Así es como vemos que siguen proliferando las denuncias en redes, que se complementan con los señalamientos explícitos en los “tendederos” que muestran los nombres y los rostros de los agresores, cuyas fechorías son bien sabidas y hasta consentidas; o bien, grafiteadas las acusaciones en algunos de los muros públicos que consignan dolorosamente violaciones y otras vejaciones.
Es verdaderamente terrible constatar cómo las instituciones todas – tanto públicas como privadas, sean nacionales o estatales – están cometiendo un error básico: lo que les interesa no es resolver estos hechos o evitar que sigan sucediendo, sino que lo que intentan es evitar que se hagan públicos para no dañar su reputación, buscando acallar los señalamientos y en su lugar proponer salidas fáciles que en poco o nada contribuyen a combatir un problema que, en buena medida, han propiciado.
Esto sucede principalmente en las instituciones escolares, que es donde las jóvenes se han armado de un valor colosal que las lleva a enfrentar a sus agresores y a desafiar a las autoridades; cosa que no sucede en los ámbitos laborales y no porque estén exentos de que estas prácticas sucedan, sino porque para las mujeres trabajadoras, el riesgo de perder su empleo por denunciar a sus jefes las lleva a callar.
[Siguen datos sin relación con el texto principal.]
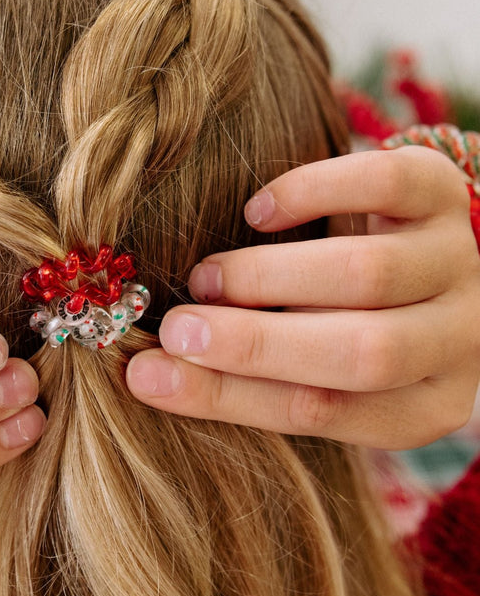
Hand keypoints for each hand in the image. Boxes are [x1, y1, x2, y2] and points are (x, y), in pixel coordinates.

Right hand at [127, 146, 479, 449]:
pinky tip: (260, 210)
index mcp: (420, 405)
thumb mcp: (320, 366)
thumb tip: (149, 372)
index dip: (228, 396)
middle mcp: (457, 339)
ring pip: (368, 274)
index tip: (146, 378)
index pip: (323, 411)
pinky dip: (311, 192)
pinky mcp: (442, 191)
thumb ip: (258, 374)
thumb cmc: (349, 321)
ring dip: (270, 275)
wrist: (421, 252)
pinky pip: (384, 184)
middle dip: (254, 343)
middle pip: (361, 353)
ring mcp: (455, 260)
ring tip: (208, 277)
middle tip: (176, 328)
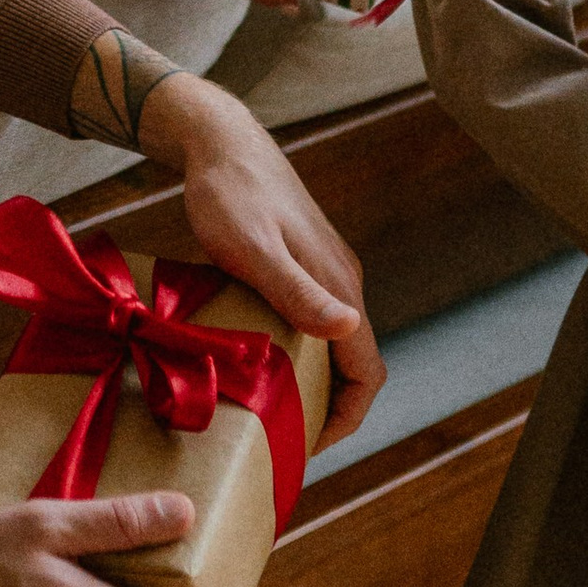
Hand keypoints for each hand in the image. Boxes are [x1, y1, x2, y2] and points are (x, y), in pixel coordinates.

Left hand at [134, 73, 382, 442]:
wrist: (220, 140)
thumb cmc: (229, 194)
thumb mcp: (253, 249)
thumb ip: (297, 290)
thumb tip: (346, 330)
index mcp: (340, 286)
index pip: (367, 371)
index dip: (348, 417)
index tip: (310, 446)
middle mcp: (342, 280)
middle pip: (353, 363)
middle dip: (329, 406)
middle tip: (283, 437)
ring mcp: (323, 269)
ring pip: (332, 341)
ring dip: (311, 380)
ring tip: (269, 406)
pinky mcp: (302, 260)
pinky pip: (311, 318)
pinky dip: (296, 350)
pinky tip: (258, 356)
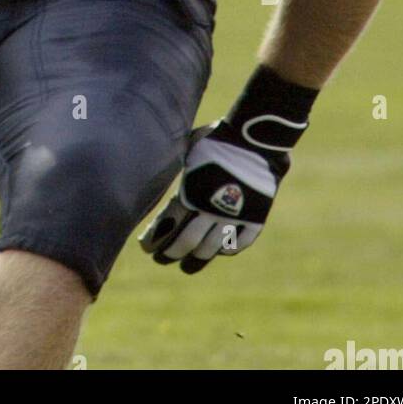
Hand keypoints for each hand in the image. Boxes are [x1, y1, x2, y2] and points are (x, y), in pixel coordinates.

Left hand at [138, 123, 288, 272]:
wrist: (256, 137)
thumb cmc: (217, 137)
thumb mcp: (189, 148)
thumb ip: (178, 166)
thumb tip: (157, 168)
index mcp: (192, 192)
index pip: (168, 225)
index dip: (155, 239)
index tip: (146, 248)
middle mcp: (211, 209)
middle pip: (186, 242)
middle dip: (170, 253)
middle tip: (162, 259)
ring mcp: (235, 216)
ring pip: (211, 249)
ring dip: (196, 260)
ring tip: (187, 266)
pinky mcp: (256, 218)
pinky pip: (239, 242)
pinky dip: (227, 249)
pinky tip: (218, 251)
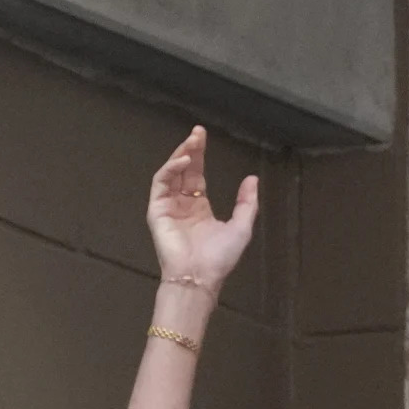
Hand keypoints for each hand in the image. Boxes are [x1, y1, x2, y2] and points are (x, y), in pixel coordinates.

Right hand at [145, 127, 259, 291]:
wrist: (200, 276)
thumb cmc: (219, 258)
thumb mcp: (241, 227)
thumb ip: (246, 203)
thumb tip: (252, 178)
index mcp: (199, 208)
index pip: (197, 175)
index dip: (200, 155)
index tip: (203, 137)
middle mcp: (182, 204)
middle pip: (184, 170)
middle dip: (190, 149)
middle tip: (198, 132)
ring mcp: (168, 206)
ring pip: (171, 173)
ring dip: (180, 155)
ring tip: (192, 142)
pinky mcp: (156, 210)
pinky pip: (160, 183)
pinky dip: (171, 169)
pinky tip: (184, 160)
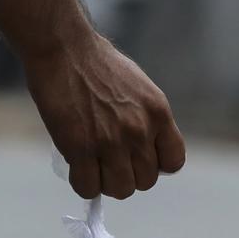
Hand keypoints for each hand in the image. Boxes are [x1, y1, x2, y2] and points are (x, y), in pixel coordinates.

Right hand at [24, 34, 185, 199]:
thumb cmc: (97, 64)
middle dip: (127, 175)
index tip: (139, 160)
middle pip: (145, 181)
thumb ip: (146, 118)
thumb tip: (141, 151)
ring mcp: (111, 141)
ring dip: (105, 183)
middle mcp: (140, 130)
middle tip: (109, 162)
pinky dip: (82, 184)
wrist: (65, 48)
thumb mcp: (139, 87)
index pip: (173, 161)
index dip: (156, 166)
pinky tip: (77, 168)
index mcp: (158, 112)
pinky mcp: (81, 148)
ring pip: (119, 189)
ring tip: (92, 166)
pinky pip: (88, 187)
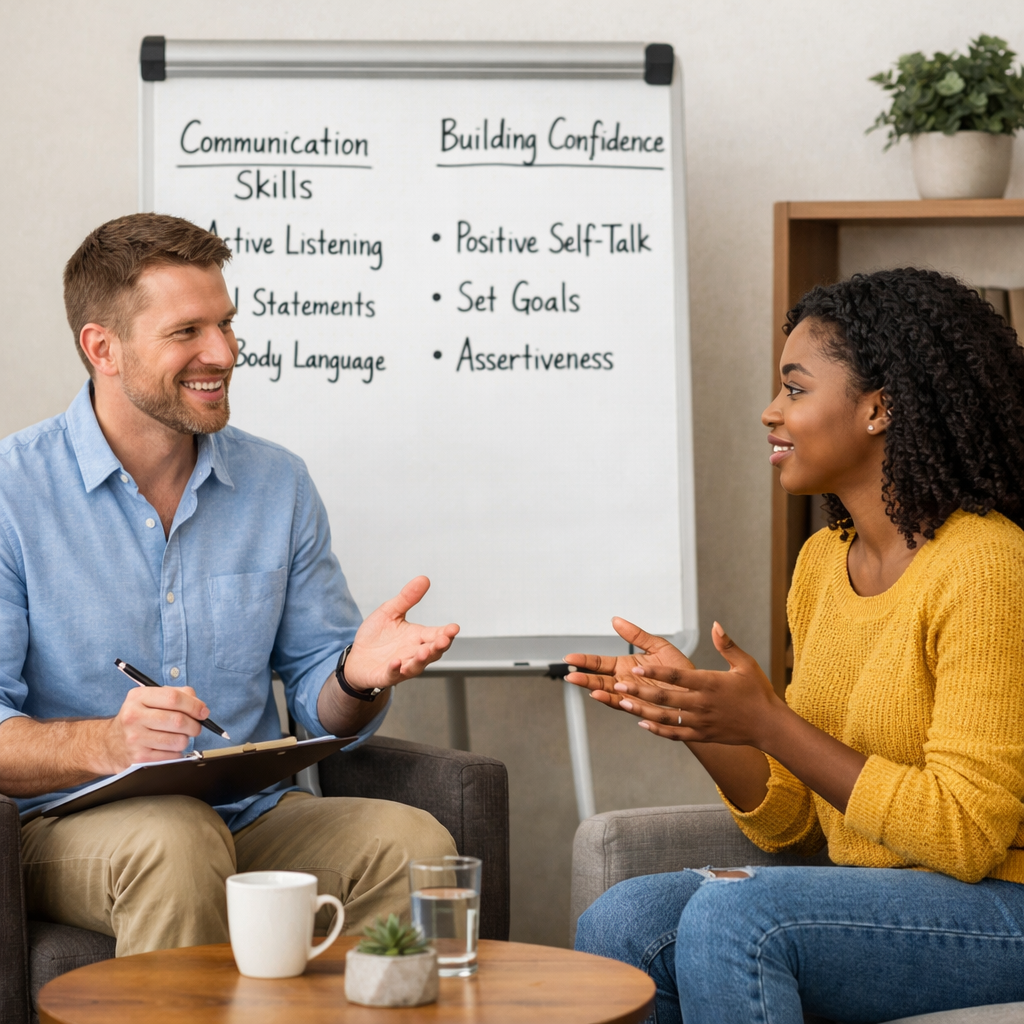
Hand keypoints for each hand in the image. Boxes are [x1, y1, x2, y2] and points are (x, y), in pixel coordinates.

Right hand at [100, 685, 209, 772]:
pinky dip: (176, 752)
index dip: (194, 705)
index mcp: (138, 697)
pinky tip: (167, 748)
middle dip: (194, 725)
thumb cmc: (138, 718)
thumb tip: (200, 705)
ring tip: (177, 737)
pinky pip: (172, 756)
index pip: (173, 698)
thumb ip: (177, 694)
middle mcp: (133, 717)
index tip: (203, 712)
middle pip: (178, 720)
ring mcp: (135, 739)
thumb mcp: (150, 699)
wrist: (109, 744)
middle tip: (195, 727)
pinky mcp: (139, 758)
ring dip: (185, 740)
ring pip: (178, 740)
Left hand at [343, 576, 459, 691]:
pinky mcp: (385, 675)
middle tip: (444, 638)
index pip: (436, 634)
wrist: (356, 658)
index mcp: (417, 637)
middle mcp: (413, 652)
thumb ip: (407, 598)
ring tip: (424, 651)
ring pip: (416, 665)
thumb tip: (424, 579)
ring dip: (422, 659)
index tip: (454, 628)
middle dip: (439, 646)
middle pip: (432, 652)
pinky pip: (393, 674)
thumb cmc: (376, 636)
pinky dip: (395, 669)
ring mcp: (401, 666)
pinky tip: (396, 662)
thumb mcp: (390, 612)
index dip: (446, 633)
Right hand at [564, 617, 695, 707]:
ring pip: (608, 694)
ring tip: (587, 687)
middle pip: (599, 680)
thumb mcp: (658, 646)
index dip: (585, 660)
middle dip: (584, 678)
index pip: (600, 663)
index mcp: (626, 666)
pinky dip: (614, 701)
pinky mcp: (642, 707)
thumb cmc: (680, 669)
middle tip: (570, 675)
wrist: (697, 689)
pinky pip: (625, 705)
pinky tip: (605, 696)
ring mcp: (632, 696)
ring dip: (596, 691)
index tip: (570, 658)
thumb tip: (616, 620)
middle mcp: (626, 682)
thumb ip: (636, 635)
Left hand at [566, 619, 782, 746]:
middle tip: (618, 686)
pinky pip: (676, 734)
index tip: (638, 666)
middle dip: (640, 692)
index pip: (678, 676)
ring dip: (642, 711)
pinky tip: (642, 724)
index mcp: (711, 683)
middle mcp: (703, 704)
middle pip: (666, 698)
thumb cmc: (758, 692)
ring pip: (666, 718)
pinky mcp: (702, 735)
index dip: (656, 671)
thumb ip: (727, 645)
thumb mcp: (745, 664)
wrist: (770, 726)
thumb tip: (715, 624)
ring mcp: (701, 722)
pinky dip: (658, 730)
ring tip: (622, 705)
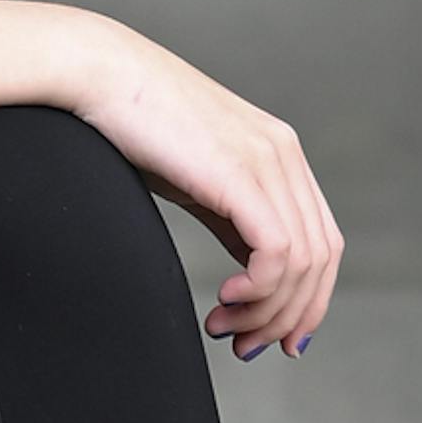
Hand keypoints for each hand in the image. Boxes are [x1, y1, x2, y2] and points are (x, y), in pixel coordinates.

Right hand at [65, 21, 342, 360]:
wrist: (97, 75)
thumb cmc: (132, 126)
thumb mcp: (195, 182)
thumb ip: (230, 221)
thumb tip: (247, 279)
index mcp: (280, 156)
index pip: (323, 245)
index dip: (307, 303)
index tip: (270, 339)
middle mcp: (286, 156)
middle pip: (322, 261)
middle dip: (288, 318)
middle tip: (243, 347)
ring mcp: (269, 161)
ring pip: (302, 264)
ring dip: (265, 312)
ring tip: (222, 327)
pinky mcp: (242, 173)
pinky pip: (278, 252)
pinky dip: (258, 290)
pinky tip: (222, 298)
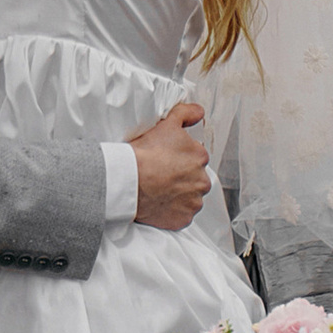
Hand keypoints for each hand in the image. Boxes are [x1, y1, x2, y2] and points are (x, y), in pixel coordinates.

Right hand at [127, 100, 210, 233]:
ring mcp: (193, 202)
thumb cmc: (146, 152)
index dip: (179, 158)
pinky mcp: (184, 219)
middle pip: (195, 178)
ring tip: (159, 189)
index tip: (166, 159)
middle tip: (162, 175)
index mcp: (201, 157)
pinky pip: (182, 215)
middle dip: (182, 177)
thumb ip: (187, 113)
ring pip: (190, 198)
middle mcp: (202, 181)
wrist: (129, 180)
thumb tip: (199, 112)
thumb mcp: (166, 123)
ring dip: (179, 194)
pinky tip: (160, 203)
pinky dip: (173, 211)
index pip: (196, 158)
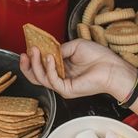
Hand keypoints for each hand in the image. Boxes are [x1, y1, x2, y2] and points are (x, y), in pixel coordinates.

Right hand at [19, 39, 137, 102]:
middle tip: (25, 53)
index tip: (27, 48)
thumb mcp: (75, 46)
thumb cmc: (98, 56)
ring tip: (35, 51)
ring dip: (36, 64)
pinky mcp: (67, 90)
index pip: (41, 67)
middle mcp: (60, 78)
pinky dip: (49, 69)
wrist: (112, 67)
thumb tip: (46, 49)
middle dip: (28, 65)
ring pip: (41, 79)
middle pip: (36, 77)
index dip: (32, 59)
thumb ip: (59, 49)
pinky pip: (52, 81)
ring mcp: (62, 86)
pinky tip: (50, 58)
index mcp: (61, 69)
Muchas son las instituciones que hoy se regodean de contar con protocolos contra el acoso y el hostigamiento sexual y laboral. Pero estos instrumentos por sí mismos no hacen magia si no se socializan entre quienes conforman las instituciones y si no hay un esquema de sanciones ejemplar que inhiba a quienes siguen incurriendo en estos delitos, amparados por la protección que el poder les brinda.
Las instituciones están haciendo las cosas mal. Y lo peor del caso es que el problema puede llegar a alcanzar proporciones incalculables y de ello serán las únicas responsables.